Page-level text extractions
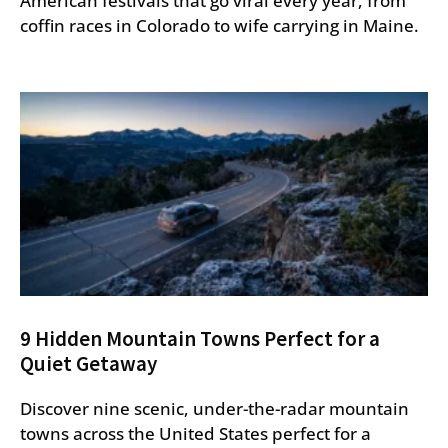
American festivals that go viral every year, from
coffin races in Colorado to wife carrying in Maine.
9 Hidden Mountain Towns Perfect for a
Quiet Getaway
Discover nine scenic, under-the-radar mountain
towns across the United States perfect for a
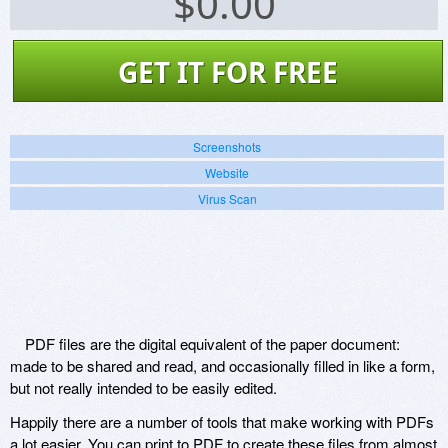
$
0.00
GET IT FOR FREE
Screenshots
Website
Virus Scan
PDF files are the digital equivalent of the paper document:
made to be shared and read, and occasionally filled in like a form,
but not really intended to be easily edited.
Happily there are a number of tools that make working with PDFs
a lot easier. You can print to PDF to create these files from almost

What is expected
Word for word, write out each line of the records, but leave the pictures behind.

Reply to the task
American festivals that go viral every year, from
coffin races in Colorado to wife carrying in Maine.
9 Hidden Mountain Towns Perfect for a
Quiet Getaway
Discover nine scenic, under-the-radar mountain
towns across the United States perfect for a
$
0.00
GET IT FOR FREE
Screenshots
Website
Virus Scan
PDF files are the digital equivalent of the paper document:
made to be shared and read, and occasionally filled in like a form,
but not really intended to be easily edited.
Happily there are a number of tools that make working with PDFs
a lot easier. You can print to PDF to create these files from almost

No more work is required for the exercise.